The study was done by Dr Albertus Marais as part of his doctoral thesis in Mercantile Law.
SA law regards companies as separate “legal persons” and, therefore, also as separate taxpayers.
Marais, who is a director of Cape Town tax consulting firm AJM, explains that by using the separate legal personality of a company, shareholders could be abusing that legal principle when they use it primarily for tax reasons.
However, he adds, it has also become easier to use this principle to ensure better tax consequences for those behind a specific corporate structure.
“Section 20(9) of the Companies Act 71 of 2008, allows the SARS commissioner to pierce the corporate veil or disregard the separate legal personality of a company as a remedy against impermissible tax avoidance when taxpayers use companies predominantly to achieve a tax benefit,” he explains.
Abuse for tax reasons
Piercing the corporate veil doesn’t mean that the company’s existence is being cancelled, but rather that its existence is ignored for a specific enquiry only, for instance the determination of tax consequences.
Marais notes that shareholders may use the corporate veil to avoid taxes by transferring shares held by an individual or a trust to a company of which the individual or trust is a shareholder.
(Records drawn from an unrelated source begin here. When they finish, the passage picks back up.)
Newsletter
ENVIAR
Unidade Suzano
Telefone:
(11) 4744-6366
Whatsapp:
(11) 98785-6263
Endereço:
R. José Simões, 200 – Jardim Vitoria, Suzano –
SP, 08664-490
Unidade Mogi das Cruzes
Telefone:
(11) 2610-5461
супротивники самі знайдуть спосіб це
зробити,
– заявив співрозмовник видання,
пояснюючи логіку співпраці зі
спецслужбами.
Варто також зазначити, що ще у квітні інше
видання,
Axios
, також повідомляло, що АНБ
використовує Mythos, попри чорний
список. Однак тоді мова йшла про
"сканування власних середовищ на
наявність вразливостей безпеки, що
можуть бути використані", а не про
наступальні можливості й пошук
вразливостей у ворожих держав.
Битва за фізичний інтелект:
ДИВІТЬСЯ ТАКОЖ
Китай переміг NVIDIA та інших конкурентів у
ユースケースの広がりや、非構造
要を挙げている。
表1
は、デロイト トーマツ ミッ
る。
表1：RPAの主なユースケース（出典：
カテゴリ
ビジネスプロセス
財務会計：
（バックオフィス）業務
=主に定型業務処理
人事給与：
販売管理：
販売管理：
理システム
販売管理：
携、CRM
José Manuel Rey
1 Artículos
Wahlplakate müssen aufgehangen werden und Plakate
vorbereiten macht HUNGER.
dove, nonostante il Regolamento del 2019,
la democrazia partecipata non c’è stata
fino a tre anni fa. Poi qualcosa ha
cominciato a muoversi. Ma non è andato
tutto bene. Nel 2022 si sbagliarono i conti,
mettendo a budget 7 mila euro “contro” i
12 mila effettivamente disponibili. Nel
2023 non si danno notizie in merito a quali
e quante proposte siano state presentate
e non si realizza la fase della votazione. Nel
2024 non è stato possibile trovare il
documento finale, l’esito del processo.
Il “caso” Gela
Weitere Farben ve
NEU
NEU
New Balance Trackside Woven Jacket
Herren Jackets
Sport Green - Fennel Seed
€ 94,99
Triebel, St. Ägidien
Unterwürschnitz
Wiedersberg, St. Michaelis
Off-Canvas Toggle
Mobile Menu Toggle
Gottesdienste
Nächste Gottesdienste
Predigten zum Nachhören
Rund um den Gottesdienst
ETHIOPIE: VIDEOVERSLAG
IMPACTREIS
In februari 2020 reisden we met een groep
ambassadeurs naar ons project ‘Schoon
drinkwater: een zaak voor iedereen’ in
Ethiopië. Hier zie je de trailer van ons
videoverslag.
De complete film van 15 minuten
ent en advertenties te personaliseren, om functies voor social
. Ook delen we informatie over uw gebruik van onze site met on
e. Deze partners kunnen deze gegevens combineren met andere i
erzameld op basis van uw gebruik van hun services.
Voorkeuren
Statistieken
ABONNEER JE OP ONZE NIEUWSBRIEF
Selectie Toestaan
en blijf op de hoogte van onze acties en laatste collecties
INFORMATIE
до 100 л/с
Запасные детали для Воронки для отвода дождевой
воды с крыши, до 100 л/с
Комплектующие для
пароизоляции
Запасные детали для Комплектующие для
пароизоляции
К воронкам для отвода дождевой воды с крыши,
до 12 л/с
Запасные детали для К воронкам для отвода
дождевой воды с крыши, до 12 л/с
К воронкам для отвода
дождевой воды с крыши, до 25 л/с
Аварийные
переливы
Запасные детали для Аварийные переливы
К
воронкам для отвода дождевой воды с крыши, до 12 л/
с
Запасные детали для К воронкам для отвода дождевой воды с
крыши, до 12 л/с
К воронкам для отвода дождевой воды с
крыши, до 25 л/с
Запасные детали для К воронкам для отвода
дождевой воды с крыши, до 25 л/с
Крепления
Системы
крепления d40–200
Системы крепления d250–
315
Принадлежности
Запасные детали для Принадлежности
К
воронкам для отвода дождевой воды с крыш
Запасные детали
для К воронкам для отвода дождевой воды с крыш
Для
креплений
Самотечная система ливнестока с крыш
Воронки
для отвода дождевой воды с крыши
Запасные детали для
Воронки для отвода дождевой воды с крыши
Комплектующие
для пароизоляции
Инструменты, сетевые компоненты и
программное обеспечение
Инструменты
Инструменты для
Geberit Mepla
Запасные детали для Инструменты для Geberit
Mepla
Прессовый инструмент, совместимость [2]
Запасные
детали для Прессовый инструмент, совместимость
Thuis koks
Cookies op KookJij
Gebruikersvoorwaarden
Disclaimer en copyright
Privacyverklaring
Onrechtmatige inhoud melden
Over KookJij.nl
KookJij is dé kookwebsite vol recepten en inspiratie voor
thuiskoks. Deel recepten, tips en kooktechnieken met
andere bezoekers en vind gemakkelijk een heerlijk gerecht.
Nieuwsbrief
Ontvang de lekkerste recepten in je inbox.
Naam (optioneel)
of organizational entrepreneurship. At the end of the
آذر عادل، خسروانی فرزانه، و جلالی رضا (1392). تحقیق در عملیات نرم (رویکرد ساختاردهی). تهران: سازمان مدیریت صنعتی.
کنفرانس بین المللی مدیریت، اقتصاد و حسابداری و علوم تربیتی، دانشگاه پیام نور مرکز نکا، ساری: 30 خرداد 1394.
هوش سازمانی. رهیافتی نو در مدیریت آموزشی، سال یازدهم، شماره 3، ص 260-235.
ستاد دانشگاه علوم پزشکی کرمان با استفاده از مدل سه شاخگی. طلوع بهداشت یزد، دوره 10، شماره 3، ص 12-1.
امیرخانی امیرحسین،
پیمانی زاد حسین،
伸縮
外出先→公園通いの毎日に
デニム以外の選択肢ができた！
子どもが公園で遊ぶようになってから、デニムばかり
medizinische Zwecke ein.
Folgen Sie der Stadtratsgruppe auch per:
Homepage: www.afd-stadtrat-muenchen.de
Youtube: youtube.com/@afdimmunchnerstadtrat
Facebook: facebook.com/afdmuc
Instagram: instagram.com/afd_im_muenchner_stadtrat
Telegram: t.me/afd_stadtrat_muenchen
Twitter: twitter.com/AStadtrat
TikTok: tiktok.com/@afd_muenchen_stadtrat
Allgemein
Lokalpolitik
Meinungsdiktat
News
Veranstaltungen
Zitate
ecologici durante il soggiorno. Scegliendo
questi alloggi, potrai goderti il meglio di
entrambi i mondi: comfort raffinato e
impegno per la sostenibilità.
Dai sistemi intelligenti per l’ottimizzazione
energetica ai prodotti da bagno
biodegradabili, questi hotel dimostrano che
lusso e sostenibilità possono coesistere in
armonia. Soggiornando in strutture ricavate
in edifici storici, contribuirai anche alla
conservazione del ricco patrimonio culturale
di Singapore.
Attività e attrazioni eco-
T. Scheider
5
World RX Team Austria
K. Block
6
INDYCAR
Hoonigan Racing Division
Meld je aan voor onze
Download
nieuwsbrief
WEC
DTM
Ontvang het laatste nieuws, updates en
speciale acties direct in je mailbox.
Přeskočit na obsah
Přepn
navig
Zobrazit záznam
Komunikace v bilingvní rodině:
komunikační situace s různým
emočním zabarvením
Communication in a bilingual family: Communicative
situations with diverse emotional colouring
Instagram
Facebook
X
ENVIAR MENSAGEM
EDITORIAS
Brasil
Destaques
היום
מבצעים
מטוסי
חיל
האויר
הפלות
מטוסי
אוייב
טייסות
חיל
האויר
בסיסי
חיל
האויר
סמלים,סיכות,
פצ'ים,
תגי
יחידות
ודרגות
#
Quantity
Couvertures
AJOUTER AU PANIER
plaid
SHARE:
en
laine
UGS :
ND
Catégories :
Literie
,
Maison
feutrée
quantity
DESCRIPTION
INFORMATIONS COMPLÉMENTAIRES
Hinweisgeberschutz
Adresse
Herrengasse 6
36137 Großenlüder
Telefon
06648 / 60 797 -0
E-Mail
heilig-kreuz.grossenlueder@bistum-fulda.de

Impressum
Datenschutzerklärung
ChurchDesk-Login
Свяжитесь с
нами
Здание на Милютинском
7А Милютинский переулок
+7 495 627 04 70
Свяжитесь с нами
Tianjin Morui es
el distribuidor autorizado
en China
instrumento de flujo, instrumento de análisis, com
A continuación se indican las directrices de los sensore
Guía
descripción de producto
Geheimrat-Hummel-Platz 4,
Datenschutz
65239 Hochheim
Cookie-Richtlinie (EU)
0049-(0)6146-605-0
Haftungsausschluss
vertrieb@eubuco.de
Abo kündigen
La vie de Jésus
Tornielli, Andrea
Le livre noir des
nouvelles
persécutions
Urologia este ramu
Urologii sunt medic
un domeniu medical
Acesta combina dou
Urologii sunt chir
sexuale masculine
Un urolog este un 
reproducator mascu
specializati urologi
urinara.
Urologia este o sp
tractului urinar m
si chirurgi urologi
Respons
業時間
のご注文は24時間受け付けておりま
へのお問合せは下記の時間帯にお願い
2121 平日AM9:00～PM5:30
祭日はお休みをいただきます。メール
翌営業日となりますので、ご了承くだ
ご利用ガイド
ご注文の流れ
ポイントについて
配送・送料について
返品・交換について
In this way, dividend tax of the underlying share portfolio is avoided, since South African companies, as shareholders, are typically exempt from dividend tax on dividends declared to them.
“For income tax purposes in particular it may be beneficial for individuals to involve companies or layered company structures in transactions due to the beneficial regimes that the Income Tax Act affords companies,” says Marais.
He adds that it is important to create awareness about the potential application of Section 20(9), because the Income Tax Act’s broad and powerful general anti-avoidance rules do little to address this problem.
“Tax avoidance is a distinctly grey area and the line between permissible and impermissible avoidance is far from clear,” says Marais.
“Hopefully this study will contribute to making that distinction slightly clearer, especially where tax planning through the use of companies is involved.”